Het boek werd door de pers opvallend goed ontvangen. “Het gaat dan ook over een man”, verklaart de schrijfster. Maar het zou ook kunnen dat het is omdat ze hier de slapstick achterwege heeft gelaten; daar wilden veel critici nogal eens over struikelen. En ook al gaat het er fysiek en mentaal hard aan toe, Ontaarde moeders kent zeer gevoelige momenten. Het lijkt erop dat Dorrestein de gewraakte barrière van groteske en strijdbare retoriek heeft afgebouwd.
 
Een sterke man is een raamvertelling rond het overlijden van de charismatische Stephen O’Shaughenessy, die op zijn Ierse landgoed kunstenaars samenbrengt opdat ze tot het hoogtepunt van hun talent zouden kunnen komen. Het boek bestaat uit vier monologen waarin evenveel vrouwen tegen een politie-inspecteur een verklaring afleggen. Blijkt dat de aanwezigen slachtoffer dreigden te worden van een door Stephen listig opgezette intrige. Het had een detective kunnen zijn, maar Dorrestein leidt haar verhaal naar een oud stokpaardje: ook al is de man een nul, hij wordt door vrouwen zodanig bewonderd dat ze zichzelf gaan wegcijferen en zo dragen ze actief aan zijn machtspositie bij.  
 
Verborgen gebreken, over incest, schuld, eenzaamheid, bevestigt nogmaals dat de jolige vlotheid van de eerste jaren, die je met wat slechte wil voor oppervlakkigheid zou kunnen verslijten, zich allang in een weloverwogen, transparante schrijfstijl heeft ontwikkeld.
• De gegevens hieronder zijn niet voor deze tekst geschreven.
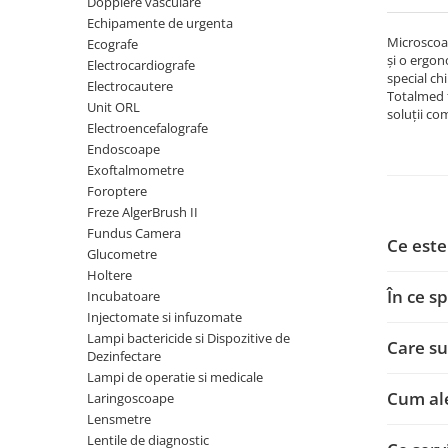
Dopplere vasculare
Truse perfuzie
Echipamente de urgenta
Echipamente de urgenta
Microscoap
Ecografe
Ecografe
și o ergon
Electrocardiografe
special ch
Electrocardiografe
Electrocautere
Totalmed f
Unit ORL
Electrocautere
soluții co
Electroencefalografe
Unit ORL
Endoscoape
Exoftalmometre
Electroencefalografe
Foroptere
Endoscoape
Freze AlgerBrush II
Fundus Camera
Exoftalmometre
Ce este
Glucometre
Foroptere
Holtere
În ce s
Freze AlgerBrush II
Incubatoare
Injectomate si infuzomate
Fundus Camera
Lampi bactericide si Dispozitive de
Care su
Dezinfectare
Glucometre
Lampi de operatie si medicale
Holtere
Cum ale
Laringoscoape
Lensmetre
Incubatoare
Lentile de diagnostic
Het eigenzinnige spel met de fantasie kan Dorrestein nog steeds niet laten. Ze toont overigens al 12 romans lang dat ze er alle kanten mee uitkan. Het eerstvolgende dat je van haar mag verwachten, is een kleine bundel aforismen, die ter gelegenheid van de Boekenweek (12-22 maart) wordt uitgegeven.